Check out that line: [My heart wants] to sing through the night like a lark who is learning to pray.
I know it. Crazy stuff for a little 'ole errant nun-wannabe to be emoting as she flounces about through the Alps, right? And then remember when the head honcho nun tells the blushing Maria to go back to the handsome Captain and get him to break off his engagement with that chain-smoking, vodka-guzzling svelte and wealthy Baroness?
If you are able to suspend the music from the words and read it not as a showtune but as a poem, it really hits home. For me at least. Which brings me to my point...almost.
Most of you know that Ella attends a Waldorf School here in Chapel Hill, the Emerson Waldorf. One of the hallmarks of this school is celebrating soul-nourishing seasonal festivals that serve to enhance the spirit of community, establish a sense of rhythm to the school year and ultimately connect the students, teachers and families to the natural cycles of nature. The most recent tradition that I was able to attend is called the Spiral of Light with Ella's kindergarten class, last Saturday evening. We enter a dark room with other families, minus the kids, and sit on benches that are arranged to face one half of the room. Behind us in the corner a woman plays a harp. What we are facing is an arrangement of evergreen boughs interspersed with shiny magnolia branches that forms a giant spiral on the floor. Every 4 or 5 feet along the boughs are 2-foot tall tree stumps with cut out gold stars lying flat on their surfaces. The spiral forms a walking path that leads to a larger, center stump with a single tall white pillar, lit and glowing enough to illuminate the route to the center. Then the children are brought in and they sit, silently, on the front bench row. Their teacher then takes each child, one by one, hands them an apple with a candle in the top, and escorts them around the spiral to the center, where they light their own candle from the lit pillar, then sets it on one of the smaller stumps as they slowly exit back to their place on the bench. When all the children have finished, every stump now holds a burning candle in an apple atop shiny gold stars, and the spiral of light is complete. She then tells a tale full of archetypal imagery for all of us to enjoy. And then we leave and each kid gets given one of the apples to eat on the way home. The purpose of this ceremony is to mirror the yearning for light that we all feel at this time of year when days contract and nights expand.

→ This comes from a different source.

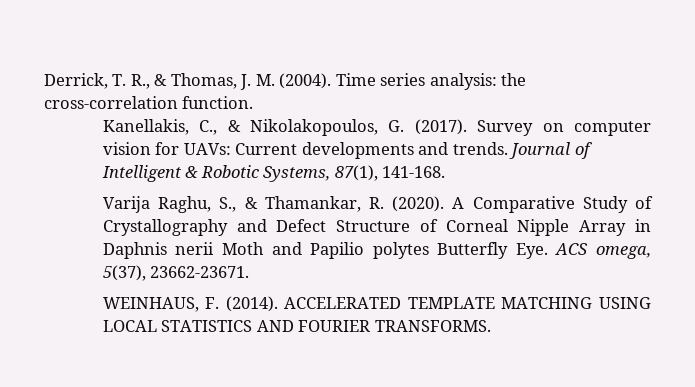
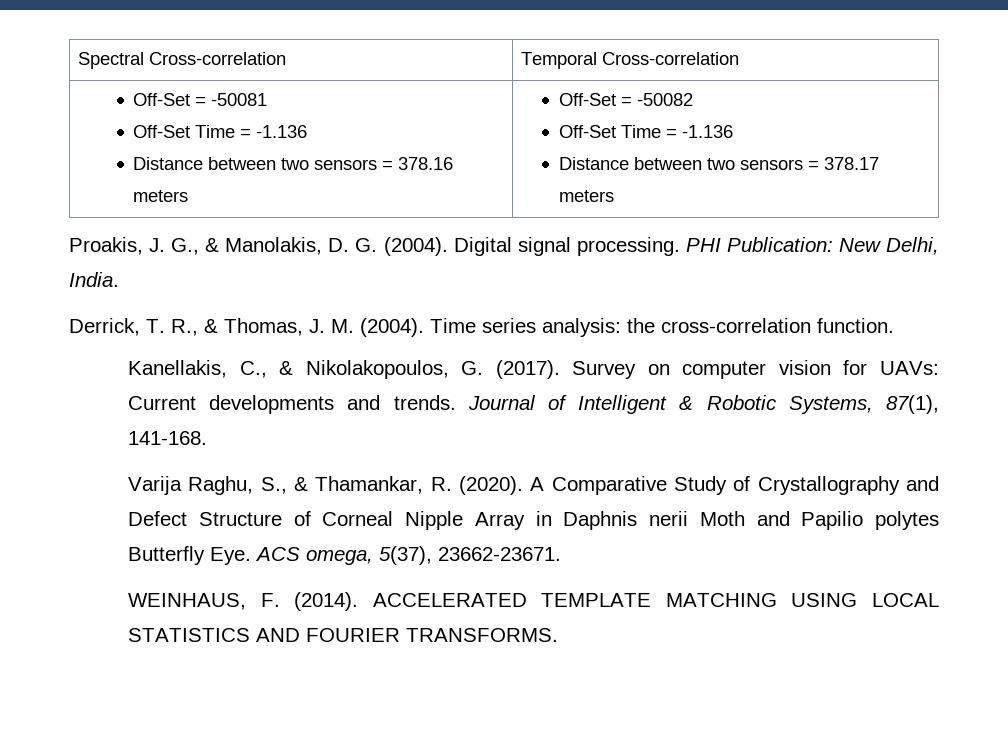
(44, 81) none -> [77,52,286,69] [520,52,739,69] [133,93,268,106] [133,125,308,138] [133,157,454,170] [133,190,189,202] [558,93,693,106] [558,125,733,138] [558,157,879,170] [558,190,614,202] [69,237,939,256] [69,272,119,287] Spectral Cross-correlation | Temporal Cross-correlation // Off-Set = -50081 // Off-Set Time = -1.136 // Distance between two sensors = 378.16 meters | Off-Set = -50082 // Off-Set Time = -1.136 // Distance between two sensors = 378.17 meters // Proakis, J. G., & Manolakis, D. G. (2004). Digital signal processing. PHI Publication: New Delhi, India. //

My dad (who did not attend) wondered if any of the kids "got it". Which is a valid question. Did I "get it" when I watched Maria singing her heart out in an alpine meadow, long before I really heard what she was saying? Did I "get it" when the nun told her go forth and don't stop at anything until you have fulfilled your most expansive dreams? Yes and no. Had you asked me at the time what she was singing about, the brain part of me would have said, the mountains. The nun? Rainbows, maybe. But what I really absorbed, as each child did in the soft flickering light of that harp-filled classroom, was the imprint of the experience, almost like a residue that resonated in a much deeper place than in our little analyzing, calculating, categorizing brains. It touches our souls and the action of that, in itself, holds value, for that is what nourishes and sustains our spirit. And I think that is what life is all about--strengthening spirit.
And there I am,watching the Sound of Music and feeling like I know these lyrics, these are about me. My love of the mountains, my desire to live life utterly full of experiences... But I guess that's why it was so hugely successful. It turns out a gajillion other people feel the same way. And once again a bumper sticker seems to sum it up best: You are a unique individual...just like everyone else.